> [WHAT THE TASK ASKS] Return every line of the records that contains the string "trees", matching case exactly.

> [LISTED ENTRIES]
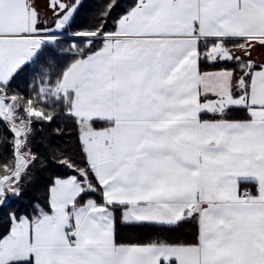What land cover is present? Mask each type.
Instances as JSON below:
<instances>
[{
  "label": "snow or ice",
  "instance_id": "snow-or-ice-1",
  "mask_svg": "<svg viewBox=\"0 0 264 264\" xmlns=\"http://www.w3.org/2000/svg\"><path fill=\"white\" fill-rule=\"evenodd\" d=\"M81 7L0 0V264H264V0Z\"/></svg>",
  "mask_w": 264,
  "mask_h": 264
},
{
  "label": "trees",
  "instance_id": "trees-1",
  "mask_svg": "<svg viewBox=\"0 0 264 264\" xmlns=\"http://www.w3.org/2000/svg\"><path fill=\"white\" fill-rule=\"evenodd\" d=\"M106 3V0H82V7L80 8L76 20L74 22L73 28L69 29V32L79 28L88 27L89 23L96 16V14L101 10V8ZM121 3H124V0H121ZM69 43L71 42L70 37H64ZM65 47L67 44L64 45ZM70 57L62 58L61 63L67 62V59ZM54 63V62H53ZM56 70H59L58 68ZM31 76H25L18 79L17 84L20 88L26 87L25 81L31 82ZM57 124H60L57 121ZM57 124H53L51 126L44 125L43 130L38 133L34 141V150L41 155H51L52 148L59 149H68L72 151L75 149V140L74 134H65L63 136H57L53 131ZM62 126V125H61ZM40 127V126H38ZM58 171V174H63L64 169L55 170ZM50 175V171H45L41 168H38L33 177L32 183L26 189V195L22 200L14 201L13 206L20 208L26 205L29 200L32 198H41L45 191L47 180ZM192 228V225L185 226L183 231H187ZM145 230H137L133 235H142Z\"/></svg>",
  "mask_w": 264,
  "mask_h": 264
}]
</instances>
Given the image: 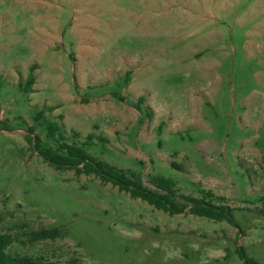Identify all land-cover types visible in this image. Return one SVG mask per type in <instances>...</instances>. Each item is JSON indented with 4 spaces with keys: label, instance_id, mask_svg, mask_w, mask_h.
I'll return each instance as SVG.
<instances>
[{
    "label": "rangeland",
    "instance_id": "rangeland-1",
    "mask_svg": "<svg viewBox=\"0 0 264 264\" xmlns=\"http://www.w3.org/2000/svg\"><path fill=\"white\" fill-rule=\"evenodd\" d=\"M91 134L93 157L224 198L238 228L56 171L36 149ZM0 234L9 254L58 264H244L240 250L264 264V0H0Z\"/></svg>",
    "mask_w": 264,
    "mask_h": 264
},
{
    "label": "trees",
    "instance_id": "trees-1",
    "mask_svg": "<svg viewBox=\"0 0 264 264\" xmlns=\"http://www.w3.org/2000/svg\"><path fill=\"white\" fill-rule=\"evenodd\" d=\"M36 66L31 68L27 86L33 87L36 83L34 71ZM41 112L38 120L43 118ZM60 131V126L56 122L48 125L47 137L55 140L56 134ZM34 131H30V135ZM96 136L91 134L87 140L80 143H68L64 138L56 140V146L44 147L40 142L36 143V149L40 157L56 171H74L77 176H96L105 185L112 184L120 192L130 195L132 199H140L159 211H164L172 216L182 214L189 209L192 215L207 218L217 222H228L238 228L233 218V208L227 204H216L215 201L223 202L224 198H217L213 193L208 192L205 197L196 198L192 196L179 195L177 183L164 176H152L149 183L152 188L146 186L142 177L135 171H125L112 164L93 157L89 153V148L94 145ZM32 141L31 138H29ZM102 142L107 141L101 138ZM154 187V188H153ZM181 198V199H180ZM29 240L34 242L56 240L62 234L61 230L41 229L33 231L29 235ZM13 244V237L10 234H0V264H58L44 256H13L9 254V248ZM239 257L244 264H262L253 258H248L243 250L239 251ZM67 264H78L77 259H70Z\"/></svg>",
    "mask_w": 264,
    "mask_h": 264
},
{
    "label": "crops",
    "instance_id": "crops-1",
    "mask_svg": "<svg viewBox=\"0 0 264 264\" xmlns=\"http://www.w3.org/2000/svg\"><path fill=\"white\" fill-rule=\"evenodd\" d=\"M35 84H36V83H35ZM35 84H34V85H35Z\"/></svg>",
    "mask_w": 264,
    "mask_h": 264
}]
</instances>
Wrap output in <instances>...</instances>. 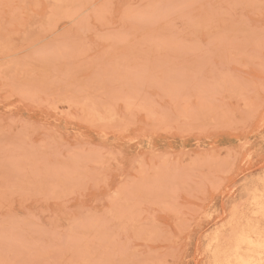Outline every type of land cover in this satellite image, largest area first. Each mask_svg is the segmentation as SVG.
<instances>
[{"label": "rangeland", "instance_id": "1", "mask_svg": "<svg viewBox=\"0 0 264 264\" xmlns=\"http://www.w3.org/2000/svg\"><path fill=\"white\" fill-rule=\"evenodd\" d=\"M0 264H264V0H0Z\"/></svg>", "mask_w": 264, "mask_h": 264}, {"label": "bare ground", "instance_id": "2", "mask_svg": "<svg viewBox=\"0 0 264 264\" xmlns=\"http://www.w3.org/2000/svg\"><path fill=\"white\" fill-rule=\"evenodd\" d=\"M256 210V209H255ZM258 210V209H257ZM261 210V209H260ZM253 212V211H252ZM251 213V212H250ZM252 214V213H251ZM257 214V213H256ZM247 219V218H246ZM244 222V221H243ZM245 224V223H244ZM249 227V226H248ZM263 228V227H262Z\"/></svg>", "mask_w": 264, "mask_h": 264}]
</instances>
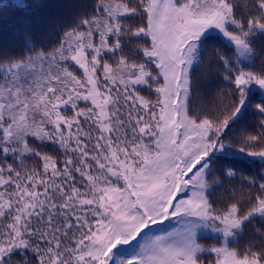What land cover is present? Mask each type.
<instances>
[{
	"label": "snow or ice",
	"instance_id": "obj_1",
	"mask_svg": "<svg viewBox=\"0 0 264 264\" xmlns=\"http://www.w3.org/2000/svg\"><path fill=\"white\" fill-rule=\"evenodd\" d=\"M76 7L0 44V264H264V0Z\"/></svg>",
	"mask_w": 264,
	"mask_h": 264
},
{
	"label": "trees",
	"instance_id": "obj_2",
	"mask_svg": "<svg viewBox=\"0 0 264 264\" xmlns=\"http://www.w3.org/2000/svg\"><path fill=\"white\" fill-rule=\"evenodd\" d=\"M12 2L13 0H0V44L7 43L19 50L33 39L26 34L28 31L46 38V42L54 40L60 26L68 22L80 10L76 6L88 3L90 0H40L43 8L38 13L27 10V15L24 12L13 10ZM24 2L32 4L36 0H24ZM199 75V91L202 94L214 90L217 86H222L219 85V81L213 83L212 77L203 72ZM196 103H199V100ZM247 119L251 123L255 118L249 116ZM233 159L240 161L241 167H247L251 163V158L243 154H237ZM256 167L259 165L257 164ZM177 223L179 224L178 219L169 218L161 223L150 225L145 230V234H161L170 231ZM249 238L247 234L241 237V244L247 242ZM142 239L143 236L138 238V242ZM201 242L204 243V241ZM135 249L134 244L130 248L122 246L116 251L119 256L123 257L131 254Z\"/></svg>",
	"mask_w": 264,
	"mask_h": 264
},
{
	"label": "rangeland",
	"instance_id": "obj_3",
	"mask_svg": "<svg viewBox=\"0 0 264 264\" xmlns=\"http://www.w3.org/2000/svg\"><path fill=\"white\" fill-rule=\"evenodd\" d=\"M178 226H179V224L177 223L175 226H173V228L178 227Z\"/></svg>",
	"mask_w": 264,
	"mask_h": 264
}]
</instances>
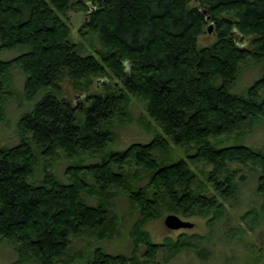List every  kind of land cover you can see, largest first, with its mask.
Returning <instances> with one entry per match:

> [CORRECT OUTPUT]
  "label": "trees",
  "instance_id": "trees-1",
    "label": "trees",
    "instance_id": "trees-1",
	"label": "trees",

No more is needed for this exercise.